**GOAL**:
Copy every line of the items below, changing nothing.

**PROVIDED INFORMATION**:

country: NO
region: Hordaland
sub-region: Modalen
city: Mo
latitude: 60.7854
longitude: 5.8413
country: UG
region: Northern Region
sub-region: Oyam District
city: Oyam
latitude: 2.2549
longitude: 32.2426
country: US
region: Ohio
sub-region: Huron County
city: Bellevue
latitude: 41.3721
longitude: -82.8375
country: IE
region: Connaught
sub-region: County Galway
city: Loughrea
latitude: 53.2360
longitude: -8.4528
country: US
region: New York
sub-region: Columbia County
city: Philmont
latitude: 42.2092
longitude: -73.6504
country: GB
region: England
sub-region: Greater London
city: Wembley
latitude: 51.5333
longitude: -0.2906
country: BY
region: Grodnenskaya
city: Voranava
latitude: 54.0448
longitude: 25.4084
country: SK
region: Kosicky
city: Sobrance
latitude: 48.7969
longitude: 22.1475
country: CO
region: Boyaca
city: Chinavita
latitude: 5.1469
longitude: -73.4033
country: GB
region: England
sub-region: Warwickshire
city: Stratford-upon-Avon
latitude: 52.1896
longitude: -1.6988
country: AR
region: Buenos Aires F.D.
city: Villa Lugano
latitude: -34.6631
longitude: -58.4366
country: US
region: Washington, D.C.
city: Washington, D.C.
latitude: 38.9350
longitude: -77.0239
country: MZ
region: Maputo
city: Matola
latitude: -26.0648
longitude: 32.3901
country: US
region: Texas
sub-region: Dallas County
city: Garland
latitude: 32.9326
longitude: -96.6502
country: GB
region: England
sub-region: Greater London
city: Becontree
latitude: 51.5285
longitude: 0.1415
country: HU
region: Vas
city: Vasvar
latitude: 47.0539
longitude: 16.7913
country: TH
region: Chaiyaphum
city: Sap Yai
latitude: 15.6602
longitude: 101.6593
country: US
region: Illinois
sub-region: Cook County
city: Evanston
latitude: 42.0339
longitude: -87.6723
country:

**SOLVED PROBLEM**:
country: NO
region: Hordaland
sub-region: Modalen
city: Mo
latitude: 60.7854
longitude: 5.8413
country: UG
region: Northern Region
sub-region: Oyam District
city: Oyam
latitude: 2.2549
longitude: 32.2426
country: US
region: Ohio
sub-region: Huron County
city: Bellevue
latitude: 41.3721
longitude: -82.8375
country: IE
region: Connaught
sub-region: County Galway
city: Loughrea
latitude: 53.2360
longitude: -8.4528
country: US
region: New York
sub-region: Columbia County
city: Philmont
latitude: 42.2092
longitude: -73.6504
country: GB
region: England
sub-region: Greater London
city: Wembley
latitude: 51.5333
longitude: -0.2906
country: BY
region: Grodnenskaya
city: Voranava
latitude: 54.0448
longitude: 25.4084
country: SK
region: Kosicky
city: Sobrance
latitude: 48.7969
longitude: 22.1475
country: CO
region: Boyaca
city: Chinavita
latitude: 5.1469
longitude: -73.4033
country: GB
region: England
sub-region: Warwickshire
city: Stratford-upon-Avon
latitude: 52.1896
longitude: -1.6988
country: AR
region: Buenos Aires F.D.
city: Villa Lugano
latitude: -34.6631
longitude: -58.4366
country: US
region: Washington, D.C.
city: Washington, D.C.
latitude: 38.9350
longitude: -77.0239
country: MZ
region: Maputo
city: Matola
latitude: -26.0648
longitude: 32.3901
country: US
region: Texas
sub-region: Dallas County
city: Garland
latitude: 32.9326
longitude: -96.6502
country: GB
region: England
sub-region: Greater London
city: Becontree
latitude: 51.5285
longitude: 0.1415
country: HU
region: Vas
city: Vasvar
latitude: 47.0539
longitude: 16.7913
country: TH
region: Chaiyaphum
city: Sap Yai
latitude: 15.6602
longitude: 101.6593
country: US
region: Illinois
sub-region: Cook County
city: Evanston
latitude: 42.0339
longitude: -87.6723
country:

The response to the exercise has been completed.